[DIRECTIONS FOR THIS TASK]
Nothing in the records may change. Output them all exactly.
________________________________________
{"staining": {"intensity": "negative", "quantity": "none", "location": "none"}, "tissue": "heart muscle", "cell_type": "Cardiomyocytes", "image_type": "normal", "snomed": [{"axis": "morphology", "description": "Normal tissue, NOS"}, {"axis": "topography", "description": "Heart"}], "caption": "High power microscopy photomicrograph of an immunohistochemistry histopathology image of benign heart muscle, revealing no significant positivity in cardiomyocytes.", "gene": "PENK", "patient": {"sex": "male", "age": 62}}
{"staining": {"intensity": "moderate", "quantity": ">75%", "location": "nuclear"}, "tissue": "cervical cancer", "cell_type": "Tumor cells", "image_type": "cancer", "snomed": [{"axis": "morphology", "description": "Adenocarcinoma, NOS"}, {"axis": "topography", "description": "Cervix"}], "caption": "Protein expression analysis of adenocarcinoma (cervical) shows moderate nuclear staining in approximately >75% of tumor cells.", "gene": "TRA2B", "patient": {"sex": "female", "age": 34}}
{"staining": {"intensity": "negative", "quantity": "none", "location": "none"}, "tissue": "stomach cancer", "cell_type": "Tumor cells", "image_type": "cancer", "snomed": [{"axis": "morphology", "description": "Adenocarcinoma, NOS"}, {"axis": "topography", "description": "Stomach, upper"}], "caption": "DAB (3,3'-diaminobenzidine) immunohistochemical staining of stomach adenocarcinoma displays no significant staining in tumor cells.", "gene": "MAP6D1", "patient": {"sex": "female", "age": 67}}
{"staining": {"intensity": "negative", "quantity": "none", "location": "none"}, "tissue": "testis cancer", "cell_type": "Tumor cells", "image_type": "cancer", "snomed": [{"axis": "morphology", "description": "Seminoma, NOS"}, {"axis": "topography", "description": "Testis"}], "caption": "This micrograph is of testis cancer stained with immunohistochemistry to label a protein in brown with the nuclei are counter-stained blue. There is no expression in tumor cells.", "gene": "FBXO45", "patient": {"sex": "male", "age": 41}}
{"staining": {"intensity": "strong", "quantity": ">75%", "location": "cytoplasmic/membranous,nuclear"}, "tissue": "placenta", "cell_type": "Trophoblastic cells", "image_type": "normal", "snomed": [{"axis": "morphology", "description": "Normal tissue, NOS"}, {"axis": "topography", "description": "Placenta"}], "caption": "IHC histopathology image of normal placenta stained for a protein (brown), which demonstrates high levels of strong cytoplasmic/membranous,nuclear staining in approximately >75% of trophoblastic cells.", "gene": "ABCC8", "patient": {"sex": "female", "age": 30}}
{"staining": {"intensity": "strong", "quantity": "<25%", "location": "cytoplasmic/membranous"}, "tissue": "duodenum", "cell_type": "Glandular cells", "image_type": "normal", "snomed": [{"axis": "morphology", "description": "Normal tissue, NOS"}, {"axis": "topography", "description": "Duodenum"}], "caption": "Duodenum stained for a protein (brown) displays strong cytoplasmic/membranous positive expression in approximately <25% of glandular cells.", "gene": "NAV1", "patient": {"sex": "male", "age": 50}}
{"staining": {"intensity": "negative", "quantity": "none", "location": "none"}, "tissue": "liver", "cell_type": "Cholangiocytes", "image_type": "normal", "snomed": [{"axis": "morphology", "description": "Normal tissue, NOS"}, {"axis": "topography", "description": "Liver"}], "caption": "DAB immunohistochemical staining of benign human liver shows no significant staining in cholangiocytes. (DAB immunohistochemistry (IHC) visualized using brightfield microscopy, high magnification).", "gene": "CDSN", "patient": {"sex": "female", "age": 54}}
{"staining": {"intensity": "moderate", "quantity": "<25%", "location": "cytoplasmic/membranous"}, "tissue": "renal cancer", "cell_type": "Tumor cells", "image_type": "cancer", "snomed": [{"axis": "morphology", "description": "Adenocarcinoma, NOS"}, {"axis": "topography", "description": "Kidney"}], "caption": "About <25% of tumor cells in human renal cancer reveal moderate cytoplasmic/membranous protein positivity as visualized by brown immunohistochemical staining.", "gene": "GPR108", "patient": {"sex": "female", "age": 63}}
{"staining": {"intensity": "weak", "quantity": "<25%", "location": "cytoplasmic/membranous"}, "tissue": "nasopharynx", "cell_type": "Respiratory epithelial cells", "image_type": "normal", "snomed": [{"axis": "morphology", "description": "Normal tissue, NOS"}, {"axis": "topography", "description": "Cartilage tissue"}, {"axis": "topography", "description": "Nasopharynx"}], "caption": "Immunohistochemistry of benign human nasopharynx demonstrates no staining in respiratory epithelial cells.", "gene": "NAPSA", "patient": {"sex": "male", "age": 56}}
________________________________________
[SOLUTION]
{"staining": {"intensity": "negative", "quantity": "none", "location": "none"}, "tissue": "heart muscle", "cell_type": "Cardiomyocytes", "image_type": "normal", "snomed": [{"axis": "morphology", "description": "Normal tissue, NOS"}, {"axis": "topography", "description": "Heart"}], "caption": "High power microscopy photomicrograph of an immunohistochemistry histopathology image of benign heart muscle, revealing no significant positivity in cardiomyocytes.", "gene": "PENK", "patient": {"sex": "male", "age": 62}}
{"staining": {"intensity": "moderate", "quantity": ">75%", "location": "nuclear"}, "tissue": "cervical cancer", "cell_type": "Tumor cells", "image_type": "cancer", "snomed": [{"axis": "morphology", "description": "Adenocarcinoma, NOS"}, {"axis": "topography", "description": "Cervix"}], "caption": "Protein expression analysis of adenocarcinoma (cervical) shows moderate nuclear staining in approximately >75% of tumor cells.", "gene": "TRA2B", "patient": {"sex": "female", "age": 34}}
{"staining": {"intensity": "negative", "quantity": "none", "location": "none"}, "tissue": "stomach cancer", "cell_type": "Tumor cells", "image_type": "cancer", "snomed": [{"axis": "morphology", "description": "Adenocarcinoma, NOS"}, {"axis": "topography", "description": "Stomach, upper"}], "caption": "DAB (3,3'-diaminobenzidine) immunohistochemical staining of stomach adenocarcinoma displays no significant staining in tumor cells.", "gene": "MAP6D1", "patient": {"sex": "female", "age": 67}}
{"staining": {"intensity": "negative", "quantity": "none", "location": "none"}, "tissue": "testis cancer", "cell_type": "Tumor cells", "image_type": "cancer", "snomed": [{"axis": "morphology", "description": "Seminoma, NOS"}, {"axis": "topography", "description": "Testis"}], "caption": "This micrograph is of testis cancer stained with immunohistochemistry to label a protein in brown with the nuclei are counter-stained blue. There is no expression in tumor cells.", "gene": "FBXO45", "patient": {"sex": "male", "age": 41}}
{"staining": {"intensity": "strong", "quantity": ">75%", "location": "cytoplasmic/membranous,nuclear"}, "tissue": "placenta", "cell_type": "Trophoblastic cells", "image_type": "normal", "snomed": [{"axis": "morphology", "description": "Normal tissue, NOS"}, {"axis": "topography", "description": "Placenta"}], "caption": "IHC histopathology image of normal placenta stained for a protein (brown), which demonstrates high levels of strong cytoplasmic/membranous,nuclear staining in approximately >75% of trophoblastic cells.", "gene": "ABCC8", "patient": {"sex": "female", "age": 30}}
{"staining": {"intensity": "strong", "quantity": "<25%", "location": "cytoplasmic/membranous"}, "tissue": "duodenum", "cell_type": "Glandular cells", "image_type": "normal", "snomed": [{"axis": "morphology", "description": "Normal tissue, NOS"}, {"axis": "topography", "description": "Duodenum"}], "caption": "Duodenum stained for a protein (brown) displays strong cytoplasmic/membranous positive expression in approximately <25% of glandular cells.", "gene": "NAV1", "patient": {"sex": "male", "age": 50}}
{"staining": {"intensity": "negative", "quantity": "none", "location": "none"}, "tissue": "liver", "cell_type": "Cholangiocytes", "image_type": "normal", "snomed": [{"axis": "morphology", "description": "Normal tissue, NOS"}, {"axis": "topography", "description": "Liver"}], "caption": "DAB immunohistochemical staining of benign human liver shows no significant staining in cholangiocytes. (DAB immunohistochemistry (IHC) visualized using brightfield microscopy, high magnification).", "gene": "CDSN", "patient": {"sex": "female", "age": 54}}
{"staining": {"intensity": "moderate", "quantity": "<25%", "location": "cytoplasmic/membranous"}, "tissue": "renal cancer", "cell_type": "Tumor cells", "image_type": "cancer", "snomed": [{"axis": "morphology", "description": "Adenocarcinoma, NOS"}, {"axis": "topography", "description": "Kidney"}], "caption": "About <25% of tumor cells in human renal cancer reveal moderate cytoplasmic/membranous protein positivity as visualized by brown immunohistochemical staining.", "gene": "GPR108", "patient": {"sex": "female", "age": 63}}
{"staining": {"intensity": "weak", "quantity": "<25%", "location": "cytoplasmic/membranous"}, "tissue": "nasopharynx", "cell_type": "Respiratory epithelial cells", "image_type": "normal", "snomed": [{"axis": "morphology", "description": "Normal tissue, NOS"}, {"axis": "topography", "description": "Cartilage tissue"}, {"axis": "topography", "description": "Nasopharynx"}], "caption": "Immunohistochemistry of benign human nasopharynx demonstrates no staining in respiratory epithelial cells.", "gene": "NAPSA", "patient": {"sex": "male", "age": 56}}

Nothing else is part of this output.